Not having proper protection for bikes on campus may cause the loss of such a sufficient, healthy and enjoyable way of transportation.
“So this past year in July of 2019, there were more bicycle thefts in Asheville reported to the Asheville police department than there was in the entire year of 2018. So bicycle theft has gone through the roof. It’s been there’s been a trend upward exponential trend of bicycle theft,” says Eric Ernst, a lifetime biker and daily commuter who works at Youngblood bicycles in Asheville.
The best way to protect your bikes from being stolen is to get an extremely effective bike lock, registration with the university and locking to a permanent place. Sometimes the best thing is to just bring it inside with you, into your room or the store, he said.
“Also realizing that Asheville and Western North Carolina is an extremely bike-friendly town. So even, even if there is a bike rack, that doesn’t mean that you have to park your bike there. You’re free to do what you want with your bike within the limits of being a courteous citizen,” Ernst said.
Biking instead of driving a car can be a very positive impact on your health, bank account and for the environment, he said
“As well as being on a bike, you’re, you’re not only making yourself healthier and you’re making the community healthier cause for more bikes that are out, the slower traffic goes, the more people other people are motivated to get out of their cars to, to ride a bike, to use the bus to use some of the services that our community provides that we paid for tax money,” Ernst says.

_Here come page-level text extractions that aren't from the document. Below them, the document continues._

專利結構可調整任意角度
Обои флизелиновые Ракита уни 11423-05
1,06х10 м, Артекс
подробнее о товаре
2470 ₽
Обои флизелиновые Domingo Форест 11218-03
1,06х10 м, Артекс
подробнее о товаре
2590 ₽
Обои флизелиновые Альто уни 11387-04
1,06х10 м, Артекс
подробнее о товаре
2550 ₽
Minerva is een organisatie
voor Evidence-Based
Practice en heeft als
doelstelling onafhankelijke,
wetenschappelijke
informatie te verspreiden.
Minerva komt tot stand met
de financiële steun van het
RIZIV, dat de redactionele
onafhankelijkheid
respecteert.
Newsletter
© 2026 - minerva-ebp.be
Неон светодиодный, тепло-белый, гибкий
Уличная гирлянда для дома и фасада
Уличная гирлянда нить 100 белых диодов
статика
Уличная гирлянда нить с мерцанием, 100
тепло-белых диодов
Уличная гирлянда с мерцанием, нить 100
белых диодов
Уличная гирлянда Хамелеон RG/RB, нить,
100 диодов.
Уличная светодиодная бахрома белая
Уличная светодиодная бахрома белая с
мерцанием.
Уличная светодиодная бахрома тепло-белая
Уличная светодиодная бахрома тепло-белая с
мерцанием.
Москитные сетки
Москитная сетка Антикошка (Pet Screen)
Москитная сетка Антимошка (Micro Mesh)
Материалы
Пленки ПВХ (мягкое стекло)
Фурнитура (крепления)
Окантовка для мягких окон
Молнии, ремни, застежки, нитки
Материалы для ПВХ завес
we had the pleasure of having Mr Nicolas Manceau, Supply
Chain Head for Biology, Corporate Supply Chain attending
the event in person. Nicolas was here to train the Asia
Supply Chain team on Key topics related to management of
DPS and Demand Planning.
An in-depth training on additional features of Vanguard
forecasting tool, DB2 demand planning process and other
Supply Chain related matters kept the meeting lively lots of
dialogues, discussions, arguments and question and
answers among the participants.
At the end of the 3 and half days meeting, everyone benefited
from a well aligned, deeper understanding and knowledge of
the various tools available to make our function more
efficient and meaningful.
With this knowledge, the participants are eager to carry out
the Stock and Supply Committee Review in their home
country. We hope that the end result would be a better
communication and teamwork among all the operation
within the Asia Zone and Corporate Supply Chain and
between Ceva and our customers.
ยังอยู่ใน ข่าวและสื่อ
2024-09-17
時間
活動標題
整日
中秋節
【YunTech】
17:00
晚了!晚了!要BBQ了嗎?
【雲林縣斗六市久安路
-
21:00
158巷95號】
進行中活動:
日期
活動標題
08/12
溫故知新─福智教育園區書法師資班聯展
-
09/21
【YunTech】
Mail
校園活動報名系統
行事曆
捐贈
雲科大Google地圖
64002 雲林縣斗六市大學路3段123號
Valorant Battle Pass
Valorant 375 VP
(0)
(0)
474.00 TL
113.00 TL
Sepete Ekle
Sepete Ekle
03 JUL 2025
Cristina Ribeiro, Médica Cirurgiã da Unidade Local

According to Ernst, riding your bike to long distances can be hard so you can use public transportation such as the bus can be a resource.
“And to get out of the car reduce pollution, reduce congestion, reduce noise and not only make ourselves healthier but make our community healthier, our planet healthier,” Ernst says.
Nicholas Grandstaff, a sophomore at UNCA studying mechatronics, this is his second year of having his bike on campus.
“I brought my bike on campus freshman year because I did not have my car and for me, it is a good way to blow of steam. I am now in my second year and if I can, I try not to take my car places because I don’t want to pay for gas and possibly lose my good parking spot. It is also fun to ride downtown on a late Friday or Saturday night because there are so many people out,” Grandstaff says.
According to Grandstaff, he keeps his bike in his room to prevent it from being stolen which has worked for him since he has been at UNCA. He offers the same advice to people thinking about bringing their bike to campus.
“I leave my bike in my room because I am sure it would get stolen if I left it on one of the bike racks here on campus. Multiple bikes that have had a more advanced lock on them have been cut and stolen so if I do lock my bike up outside it is not for very long,” Grandstaff says.
Eric Boyce, the assistant vice chancellor for the public safety of UNCA for the past nine years, says it is uncommon for bike theft to happen.
“It comes in waves. We might have, you know, once a month or so. We might go for several months without it, so it’s not commonly occurring on campus. But we have had a bike theft and we have had multiple ones within a short period of time,” Boyce said.
After a bike is reported stolen, the police officer searches the national criminal database using the serial number of the bike, he says.
“We have had in my nine years, probably two students who have received their bikes back. One of them, the person just wrote it from campus to downtown and abandoned it and the officers were able to locate that. It was actually registered a, which is another recommendation is that if you bring a bike to campus, you register it gets a UNC Asheville bike registration sticker that you can put on it. So that’s how we were able to get it back as to cause it had a UNC Asheville bike registration sticker on it,” Boyce says.
Boyce recommends that UNCA students register their bikes with the university’s bike shop, lock up the bike to a permanent object and to lock up the frame of the bike, not the wheels.
“Oftentimes if bikes are left unsecured, it would be stolen as a mode of transportation or what’s commonly known as joy ride. They just do it to get from point a to point B or ride around, no intention on keeping it, but it’s just a mode of transportation. Others for higher-end bikes that are more expensive have expensive parts on them. They could sell them or pawn them and get more money than just kind of a regular bike you’d get out of Walmart,” Boyce said.